Northampton County voters will be asked next spring to decide to limit the district attorney to four, four-year terms. Baratta, who turned 67 on Nov. 1, said he wouldn’t serve that long, but he would campaign again in four years “if I feel like I’m making the difference, and I have the energy.”
“Everything I want to do might not be done in four years,” he said, sounding like a hall of fame basketball coach who is never truly satisfied with his role in molding a team on the floor.
Baratta’s game plan
Baratta hopes to quickly take up several issues once he’s sworn in.
Child advocacy center: Baratta wants to establish no later than June a child advocacy center with one of the two area hospital networks (he declined to say which) and in conjunction with the county Children, Youth and Families division.
He said a center needs hospital interaction, with doctors making diagnoses and medically supporting families. But he said it also needs child case workers and forensic investigators to deal with the complex issues that arise over abuse allegations.
The move would follow a critical report several months ago by Lehigh County Controller Mark Pinsley calling out child advocacy centers on behalf of parents who say the centers fail to seek enough parental input in children’s medical decisions. Though the report did not name it, Lehigh Valley Health Network’s John Van Brakle Child Advocacy Center is the only child protection unit in the region.
“Our center will not be aligned with [Lehigh County’s],” Baratta said. “We will have our own people and our own protocols.”
Cash bail: Baratta, who said during the campaign that setting cash bail on defendants for low-level crimes was unfair, will set policy governing his staff on when to allow impoverished defendants to be free pending court action, instead of being imprisoned for failing to post bond.
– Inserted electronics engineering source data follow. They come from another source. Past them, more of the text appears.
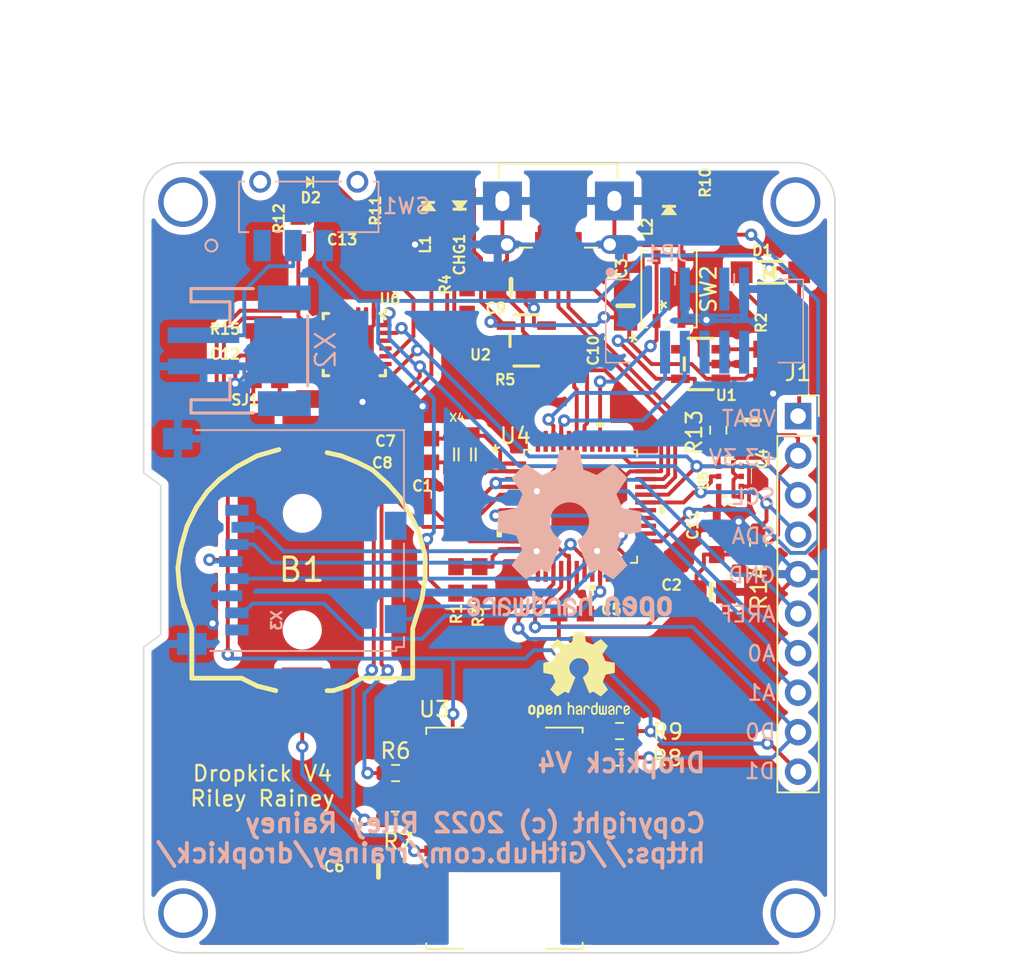
<source format=kicad_pcb>
(kicad_pcb (version 20211014) (generator pcbnew)

  (general
    (thickness 1.6)
  )

  (paper "A")
  (layers
    (0 "F.Cu" signal)
    (31 "B.Cu" signal)
    (34 "B.Paste" user)
    (35 "F.Paste" user)
    (36 "B.SilkS" user "B.Silkscreen")
    (37 "F.SilkS" user "F.Silkscreen")
    (38 "B.Mask" user)
    (39 "F.Mask" user)
    (40 "Dwgs.User" user "User.Drawings")
    (44 "Edge.Cuts" user)
    (45 "Margin" user)
    (46 "B.CrtYd" user "B.Courtyard")
    (47 "F.CrtYd" user "F.Courtyard")
    (48 "B.Fab" user)
    (49 "F.Fab" user)
  )

  (setup
    (stackup
      (layer "F.SilkS" (type "Top Silk Screen") (color "White"))
      (layer "F.Paste" (type "Top Solder Paste"))
      (layer "F.Mask" (type "Top Solder Mask") (color "Purple") (thickness 0.01))
      (layer "F.Cu" (type "copper") (thickness 0.035))
      (layer "dielectric 1" (type "core") (thickness 1.51) (material "FR4") (epsilon_r 4.5) (loss_tangent 0.02))
      (layer "B.Cu" (type "copper") (thickness 0.035))
      (layer "B.Mask" (type "Bottom Solder Mask") (color "Purple") (thickness 0.01))
      (layer "B.Paste" (type "Bottom Solder Paste"))
      (layer "B.SilkS" (type "Bottom Silk Screen") (color "White"))
      (copper_finish "ENIG")
      (dielectric_constraints no)
    )
    (pad_to_mask_clearance 0)
    (pcbplotparams
      (layerselection 0x00010fc_ffffffff)
      (disableapertmacros false)
      (usegerberextensions false)
      (usegerberattributes true)
      (usegerberadvancedattributes true)
      (creategerberjobfile true)
      (svguseinch false)
      (svgprecision 6)
      (excludeedgelayer true)
      (plotframeref false)
      (viasonmask false)
      (mode 1)
      (useauxorigin false)
      (hpglpennumber 1)
      (hpglpenspeed 20)
      (hpglpendiameter 15.000000)
      (dxfpolygonmode true)
      (dxfimperialunits true)
      (dxfusepcbnewfont true)
      (psnegative false)
      (psa4output false)
      (plotreference true)
      (plotvalue true)
      (plotinvisibletext false)
      (sketchpadsonfab false)
      (subtractmaskfromsilk false)
      (outputformat 1)
      (mirror false)
      (drillshape 0)
      (scaleselection 1)
      (outputdirectory "gerber")
    )
  )

  (net 0 "")
  (net 1 "/VBACKUP")
  (net 2 "GND")
  (net 3 "/AREF")
  (net 4 "+3V3")
  (net 5 "VBUS")
  (net 6 "unconnected-(JP1-Pad6)")
  (net 7 "Net-(C7-Pad1)")
  (net 8 "Net-(C8-Pad1)")
  (net 9 "VBAT")
  (net 10 "Net-(C10-Pad1)")
  (net 11 "/REGOUT")
  (net 12 "/CPOUT")
  (net 13 "Net-(CHG1-PadC)")
  (net 14 "Net-(D2-PadA)")
  (net 15 "/EN")
  (net 16 "/D13")
  (net 17 "/D12")
  (net 18 "/D11")
  (net 19 "/D10")
  (net 20 "/D9")
  (net 21 "/D6")
  (net 22 "/D5")
  (net 23 "/SCL")
  (net 24 "/SDA")
  (net 25 "/D1")
  (net 26 "/D0")
  (net 27 "/MISO")
  (net 28 "/MOSI")
  (net 29 "/SCK")
  (net 30 "/A5")
  (net 31 "/A4")
  (net 32 "/A3")
  (net 33 "/A2")
  (net 34 "/A1")
  (net 35 "/A0")
  (net 36 "/~{RESET}")
  (net 37 "/D8")
  (net 38 "Net-(L1-PadC)")
  (net 39 "Net-(L2-PadA)")
  (net 40 "unconnected-(JP1-Pad7)")
  (net 41 "Net-(R7-Pad2)")
  (net 42 "/AD0")
  (net 43 "/SWCLK")
  (net 44 "/SWDIO")
  (net 45 "/SD_CS")
  (net 46 "/D3")
  (net 47 "unconnected-(SW1-Pad1)")
  (net 48 "/D2")
  (net 49 "/D7")
  (net 50 "/D-")
  (net 51 "/D+")
  (net 52 "Net-(SW1-Pad2)")
  (net 53 "unconnected-(JP1-Pad8)")
  (net 54 "Net-(R4-Pad1)")
  (net 55 "Net-(R5-Pad2)")
  (net 56 "Net-(R6-Pad2)")
  (net 57 "/SDA_EXT")
  (net 58 "/SCL_EXT")
  (net 59 "/INT")
  (net 60 "Net-(R8-Pad2)")
  (net 61 "Net-(R9-Pad2)")
  (net 62 "unconnected-(U1-Pad4)")
  (net 63 "unconnected-(X1-PadID)")
  (net 64 "unconnected-(X3-Pad1)")
  (net 65 "unconnected-(X3-Pad8)")
  (net 66 "unconnected-(X3-PadCD2)")
  (net 67 "unconnected-(U3-Pad2)")
  (net 68 "unconnected-(U3-Pad7)")
  (net 69 "unconnected-(U3-Pad20)")
  (net 70 "unconnected-(U3-Pad23)")
  (net 71 "unconnected-(U3-Pad24)")
  (net 72 "unconnected-(U3-Pad28)")
  (net 73 "/{slash}RESET")
  (net 74 "/RF")
  (net 75 "unconnected-(U3-Pad29)")
  (net 76 "unconnected-(U3-Pad30)")
  (net 77 "unconnected-(U4-Pad22)")
  (net 78 "unconnected-(U4-Pad37)")
  (net 79 "unconnected-(U4-Pad38)")
  (net 80 "unconnected-(U4-Pad39)")
  (net 81 "unconnected-(U4-Pad41)")
  (net 82 "unconnected-(U4-Pad48)")
  (net 83 "unconnected-(U6-Pad19)")
  (net 84 "unconnected-(U6-Pad21)")
  (net 85 "unconnected-(U6-Pad22)")

  (footprint "lib_fp:0603-NO" (layer "F.Cu") (at 71.453 56.85 180))

  (footprint "lib_fp:CHIPLED_0805_NOOUTLINE" (layer "F.Cu") (at 83.82 47.21 180))

  (footprint "lib_fp:0603-NO" (layer "F.Cu") (at 85.1103 71.284 -90))

  (footprint "lib_fp:KMR211NG LFS" (layer "F.Cu") (at 97.282 52.578 90))

  (footprint "lib_fp:0805-NO" (layer "F.Cu") (at 100 72.05))

  (footprint "Resistor_SMD:R_0603_1608Metric" (layer "F.Cu") (at 79.675 86.7))

  (footprint "lib_fp:0603-NO" (layer "F.Cu") (at 81.1063 62.198 180))

  (footprint "lib_fp:MOUNTINGHOLE_2.5_PLATED" (layer "F.Cu") (at 105.41 46.99 90))

  (footprint "lib_fp:R_0603_1608Metric" (layer "F.Cu") (at 100.45 61.65 -90))

  (footprint "lib_fp:MOUNTINGHOLE_2.5_PLATED" (layer "F.Cu") (at 66.04 46.99))

  (footprint "lib_fp:0603-NO" (layer "F.Cu") (at 91.186 57.15 90))

  (footprint "lib_fp:0603-NO" (layer "F.Cu") (at 81.1063 63.722 180))

  (footprint "lib_fp:CHIPLED_0805_NOOUTLINE" (layer "F.Cu") (at 97.282 47.498))

  (footprint "lib_fp:R_0603_1608Metric" (layer "F.Cu") (at 103.01 68.87 90))

  (footprint "lib_fp:0603-NO" (layer "F.Cu") (at 88.9 58.547))

  (footprint "lib_fp:MOUNTINGHOLE_2.5_PLATED" (layer "F.Cu") (at 105.41 92.71))

  (footprint "lib_fp:0805-NO" (layer "F.Cu") (at 102.6 61 90))

  (footprint "lib_fp:CAM-M8C-0" (layer "F.Cu") (at 86.7 87.7 180))

  (footprint "lib_fp:0603-NO" (layer "F.Cu") (at 99.568 48.26 90))

  (footprint "lib_fp:MOUNTINGHOLE_2.5_PLATED" (layer "F.Cu") (at 66.04 92.71))

  (footprint "lib_fp:0603-NO" (layer "F.Cu") (at 91.05 73.45))

  (footprint "lib_fp:0603-NO" (layer "F.Cu") (at 83.5863 71.284 90))

  (footprint "lib_fp:XTAL3215" (layer "F.Cu") (at 84.1543 63.214 90))

  (footprint "lib_fp:0603-NO" (layer "F.Cu") (at 73.45 48.75 90))

  (footprint "lib_fp:SOT23-5" (layer "F.Cu") (at 99.314 57.4 90))

  (footprint "Symbol:OSHW-Logo2_7.3x6mm_SilkScreen" (layer "F.Cu") (at 91.5 77.4))

  (footprint "lib_fp:0805-NO" (layer "F.Cu") (at 94.488 53.655 90))

  (footprint "lib_fp:4UCONN_20329_V2" (layer "F.Cu") (at 90.1696 48.8166 180))

  (footprint "lib_fp:0603-NO" (layer "F.Cu") (at 78.9432 49.6316))

  (footprint "lib_fp:0805-NO" (layer "F.Cu") (at 87.122 52.451 180))

  (footprint "lib_fp:CHIPLED_0603_NOOUTLINE" (layer "F.Cu") (at 74.2 45.7 -90))

  (footprint "lib_fp:0603-NO" (layer "F.Cu") (at 84.3 53.35 90))

  (footprint "lib_fp:0603-NO" (layer "F.Cu") (at 82.5543 66.564 180))

  (footprint "lib_fp:SOD-123" (layer "F.Cu") (at 103.8 51.5))

  (footprint "lib_fp:0603-NO" (layer "F.Cu") (at 79.756 47.205 -90))

  (footprint "lib_fp:0805-NO" (layer "F.Cu") (at 78.6 89.9 180))

  (footprint "Connector_PinSocket_2.54mm:PinSocket_1x10_P2.54mm_Vertical" (layer "F.Cu") (at 105.58 60.75))

  (footprint "lib_fp:CR1220-2" (layer "F.Cu") (at 73.7 70.5 -90))

  (footprint "lib_fp:QFN24_4MM_SMSC" (layer "F.Cu")
    (tedit 0) (tstamp bef38330-3007-442b-973e-b55ce314b135)
    (at 77.05 56.15 -90)
    (property "Manufacturer Part" "MPU-6050")
    (property "Sheetfile" "dropkick.kicad_sch")
    (property "Sheetname" "")
    (path "/b44eff6c-d37f-4e1f-9422-f8fd197ac6e5")
    (fp_text reference "U6" (at -2.55 -3.05 180) (layer "F.SilkS")
      (effects (font (size 0.666496 0.666496) (thickness 0.146304)) (justify right bottom))
      (tstamp e900d6da-33cc-4c70-853b-59813c782baa)
    )
    (fp_text value "MPU-6050" (at -2.5 3.15 90) (layer "F.Fab")
      (effects (font (size 0.36576 0.36576) (thickness 0.04064)) (justify right bottom))
      (tstamp 8a64ef2c-23e6-47d0-b135-24a4859ab9b8)
    )
    (fp_poly (pts
        (xy 0.6 0.3)
        (xy 1.2 0.3)
        (xy 1.2 -0.3)
        (xy 0.6 -0.3)
      ) (layer "F.Paste") (width 0) (fill solid) (tstamp 14973eef-c997-436d-95d0-3d3754c1e0e6))
    (fp_poly (pts
        (xy -1.2 -0.6)
        (xy -0.6 -0.6)
        (xy -0.6 -1.2)
        (xy -1.2 -1.2)
      ) (layer "F.Paste") (width 0) (fill solid) (tstamp 1590f936-6954-420d-b5ea-03c6be3cc24e))
    (fp_poly (pts
        (xy 0.6 1.2)
        (xy 1.2 1.2)
        (xy 1.2 0.6)
        (xy 0.6 0.6)
      ) (layer "F.Paste") (width 0) (fill solid) (tstamp 3dd59612-cd48-40df-ae56-61470aec0b37))
    (fp_poly (pts
        (xy 0.6 -0.6)
        (xy 1.2 -0.6)
        (xy 1.2 -1.2)
        (xy 0.6 -1.2)
      ) (layer "F.Paste") (width 0) (fill solid) (tstamp 4606ed78-32c7-4352-8bee-519a83c41a56))
    (fp_poly (pts
        (xy -0.3 -0.6)
        (xy 0.3 -0.6)
        (xy 0.3 -1.2)
        (xy -0.3 -1.2)
      ) (layer "F.Paste") (width 0) (fill solid) (tstamp 6e21a33b-7ae7-4ba9-805f-0d09a8e86804))
    (fp_poly (pts
        (xy -0.3 1.2
... [677616 chars truncated]
</source>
“If this is a public safety issue, or a real serious crime — murder rape, burglaries — then I’m not going to oppose cash bail,” he said. “It has a place. But it doesn’t have a place making people who are poor stay in jail to encourage them to plead guilty so they can get out and go home [for minor offenses].”
Welsh said cash bail is among the issues that the Justice Institute examines in the local court system, and he hopes Baratta will avail himself of its research on the matter — both to support such reform initiatives and to track the progress of the initiatives.
Treatment initiative: Baratta intends to establish a “law enforcement treatment initiative” to connect individuals suffering from substance abuse disorders with help outside court or jail. The program began while Pennsylvania Gov. Josh Shapiro was attorney general, Baratta said.
“This is an opportunity for law enforcement to divert people into treatment,” he said, adding he has met with a representative of the attorney general’s office. “They want to divert people from out of the system to get them healthy again. I’m willing to give that a try.”